Both the line below containing "user to resources, and" and the line containing "support staff. Support", along with every line between them, should be repeated exactly; no other line belongs in the answer.

Page-level text extractions:
[Start of section]
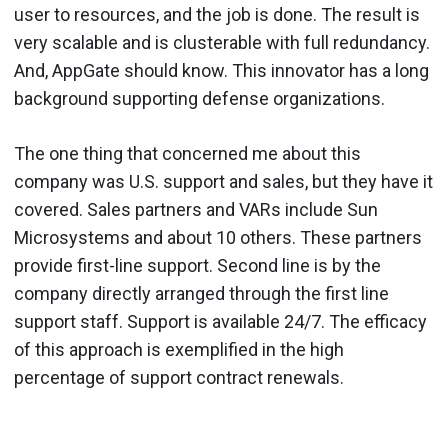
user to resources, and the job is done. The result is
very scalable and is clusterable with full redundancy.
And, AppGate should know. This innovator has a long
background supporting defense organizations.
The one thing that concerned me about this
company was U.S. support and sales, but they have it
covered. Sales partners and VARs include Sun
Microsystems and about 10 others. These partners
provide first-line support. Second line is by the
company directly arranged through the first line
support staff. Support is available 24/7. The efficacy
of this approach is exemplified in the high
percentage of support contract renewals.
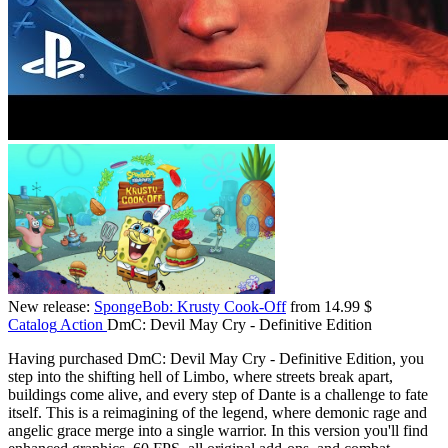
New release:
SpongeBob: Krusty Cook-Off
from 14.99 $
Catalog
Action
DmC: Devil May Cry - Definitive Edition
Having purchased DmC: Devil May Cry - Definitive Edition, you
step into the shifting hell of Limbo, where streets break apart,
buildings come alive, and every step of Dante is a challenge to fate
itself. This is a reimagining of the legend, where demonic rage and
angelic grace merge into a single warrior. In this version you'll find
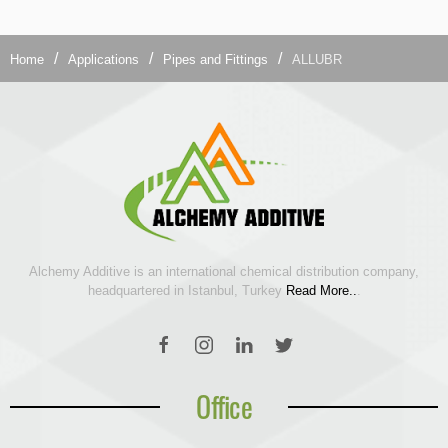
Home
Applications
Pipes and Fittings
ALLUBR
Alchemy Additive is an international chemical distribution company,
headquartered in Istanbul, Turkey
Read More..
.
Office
[End of section]
[Start of section]
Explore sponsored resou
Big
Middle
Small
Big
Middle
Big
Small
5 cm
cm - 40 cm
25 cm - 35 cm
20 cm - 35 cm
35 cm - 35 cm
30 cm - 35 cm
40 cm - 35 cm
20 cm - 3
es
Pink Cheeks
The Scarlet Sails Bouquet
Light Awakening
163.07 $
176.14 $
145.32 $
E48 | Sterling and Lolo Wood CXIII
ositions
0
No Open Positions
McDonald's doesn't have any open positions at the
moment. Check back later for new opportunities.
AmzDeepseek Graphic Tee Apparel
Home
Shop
[End of section]
[Start of section]
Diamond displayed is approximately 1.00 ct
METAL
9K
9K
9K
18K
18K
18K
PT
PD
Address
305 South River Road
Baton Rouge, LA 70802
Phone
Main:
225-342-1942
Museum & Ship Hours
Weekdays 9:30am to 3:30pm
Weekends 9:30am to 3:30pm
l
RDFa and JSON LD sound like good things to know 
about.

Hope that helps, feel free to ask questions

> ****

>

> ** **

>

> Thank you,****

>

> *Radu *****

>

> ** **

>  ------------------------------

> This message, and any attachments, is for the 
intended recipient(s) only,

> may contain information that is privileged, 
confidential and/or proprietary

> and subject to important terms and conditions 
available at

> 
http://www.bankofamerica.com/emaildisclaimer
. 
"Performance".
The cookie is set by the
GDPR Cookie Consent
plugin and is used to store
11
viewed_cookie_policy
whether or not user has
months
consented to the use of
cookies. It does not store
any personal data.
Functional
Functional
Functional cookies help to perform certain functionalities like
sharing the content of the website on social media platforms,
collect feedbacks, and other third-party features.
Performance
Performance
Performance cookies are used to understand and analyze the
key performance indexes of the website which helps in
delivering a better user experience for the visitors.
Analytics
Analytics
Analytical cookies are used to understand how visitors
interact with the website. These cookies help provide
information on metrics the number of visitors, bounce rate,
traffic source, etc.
[End of section]
RESULT:
user to resources, and the job is done. The result is
very scalable and is clusterable with full redundancy.
And, AppGate should know. This innovator has a long
background supporting defense organizations.
The one thing that concerned me about this
company was U.S. support and sales, but they have it
covered. Sales partners and VARs include Sun
Microsystems and about 10 others. These partners
provide first-line support. Second line is by the
company directly arranged through the first line
support staff. Support is available 24/7. The efficacy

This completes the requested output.